2015年10月1日木曜日

旅のお話 2

3日目のつづき

シュタイアーをあとに駅から出るポストバスで20分。クロンシュトルフに着いた。道行く人もまばらな人口約3000人ののどかな町。バス停前の小さな小さなカフェに入り、まずはコーヒーで一息つく。奥のテーブルで食事をしていた地元の人らしい年配のご夫婦がしきりにこちらをチラチラ見ているけれど、きっとこんな小さな町まで来る東洋人なんてそんなにいないのでしょう。

このカフェはミケッレさんが数年前に偶然のきっかけで知り合いになったこの街に住むブルックナーの研究家でオルガニストの N 氏を紹介してもらった場所だ。その後も手紙での交流は続いている。今回事前に連絡をすると、きっと気を使わせてしまうことになるからと、着いてから連絡をすることにした。

カフェ前の駐車場からブルックナーがオルガンを弾いていた教会が見える

美味しいイチゴのムースとコーヒーをいただきながら
N 氏が来られるのを待って


手紙ではやりとりしているものの、実際にちゃんとお話しするのは初めて
貴重なお話しをたくさん聞かせて下さって有難うございました。

その後、教会に隣接しているブルックナー博物館を案内していただき

博物館プレート

3畳ほどのこの小さな部屋で生活をし、助教師として子供たちに教えながら、作曲や教会のオルガニストをしていた。机とガラスケースに入ったヴァイオリンが展示してあるだけだったけれど、ここにベッドを置いたら身動きが取れないほどとても小さな部屋だった。

ブルックナーが使用していたリンツ製のヴァイオリン。かなりの腕前だったらしい。



















二日前の9月4日にブルックナーの誕生日をお祝いするコンサートがこの教会で行われたそうで、その時弾いた曲を数曲演奏してくださった。その優しい音色と心の琴線に触れる素晴らしい演奏だった!なんというサプライズ!

幻想的なこの空間に響き渡った素晴らしいオルガンの演奏

突然の訪問にも気持ち良く接してくださって、N 氏のその優しいお人柄に触れ、嬉しいやら申し訳ないやら、わたしたちにとって忘れられない一日となった。本当に有り難うございました。

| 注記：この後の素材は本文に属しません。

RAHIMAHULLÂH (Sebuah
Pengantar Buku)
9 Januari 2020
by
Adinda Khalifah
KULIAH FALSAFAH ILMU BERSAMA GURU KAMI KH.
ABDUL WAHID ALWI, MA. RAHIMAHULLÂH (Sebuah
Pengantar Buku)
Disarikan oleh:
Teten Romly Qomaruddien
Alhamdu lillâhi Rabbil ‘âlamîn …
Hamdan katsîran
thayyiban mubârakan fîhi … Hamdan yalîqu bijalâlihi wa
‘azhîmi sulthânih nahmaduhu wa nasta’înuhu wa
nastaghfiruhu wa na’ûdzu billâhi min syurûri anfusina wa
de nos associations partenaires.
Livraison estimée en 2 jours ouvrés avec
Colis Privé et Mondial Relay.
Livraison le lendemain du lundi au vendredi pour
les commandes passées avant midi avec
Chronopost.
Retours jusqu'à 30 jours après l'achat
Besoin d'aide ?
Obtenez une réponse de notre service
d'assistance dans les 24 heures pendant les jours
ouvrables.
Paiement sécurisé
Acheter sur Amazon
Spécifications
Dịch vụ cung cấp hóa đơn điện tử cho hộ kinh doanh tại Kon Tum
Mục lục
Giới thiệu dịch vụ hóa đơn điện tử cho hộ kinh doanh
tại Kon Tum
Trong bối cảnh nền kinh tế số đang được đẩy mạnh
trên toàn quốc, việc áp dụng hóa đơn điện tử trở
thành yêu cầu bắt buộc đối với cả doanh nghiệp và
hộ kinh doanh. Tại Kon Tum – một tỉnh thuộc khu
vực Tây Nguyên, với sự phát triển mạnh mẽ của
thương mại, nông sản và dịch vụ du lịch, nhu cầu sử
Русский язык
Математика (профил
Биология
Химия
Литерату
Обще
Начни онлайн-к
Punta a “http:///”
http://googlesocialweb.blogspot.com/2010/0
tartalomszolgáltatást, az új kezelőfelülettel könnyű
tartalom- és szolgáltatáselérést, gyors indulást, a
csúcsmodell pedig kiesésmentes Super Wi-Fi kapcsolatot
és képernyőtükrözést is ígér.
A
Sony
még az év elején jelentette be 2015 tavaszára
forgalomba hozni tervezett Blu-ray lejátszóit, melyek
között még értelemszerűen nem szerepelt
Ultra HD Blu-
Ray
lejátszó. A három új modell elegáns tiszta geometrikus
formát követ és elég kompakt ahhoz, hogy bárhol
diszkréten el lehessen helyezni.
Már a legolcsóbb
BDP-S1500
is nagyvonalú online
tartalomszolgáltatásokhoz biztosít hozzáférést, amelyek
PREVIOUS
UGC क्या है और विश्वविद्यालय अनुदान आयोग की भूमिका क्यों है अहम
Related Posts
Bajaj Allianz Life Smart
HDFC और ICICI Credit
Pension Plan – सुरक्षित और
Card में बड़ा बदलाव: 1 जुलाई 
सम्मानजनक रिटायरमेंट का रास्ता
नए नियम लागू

夕方、リンツへ向かうバスの中で、カメラがないことに気がつく!!!
そういえば、オルガンの演奏に感激のあまり、横に置いたカメラのことをすっかり忘れてしまった。戻るにはもう遅いし、とりあえずリンツの駅からミケッレさんにカフェへ連絡してもらい、教会へ行って取り置いてくれるようお願いすることにした。ほーっ!
こういう時、慌てず騒がずのミケッレさんはとても頼りになるのです。やれやれ、カメラが無事でよかった。      
                       いろいろなことがあった一日でした。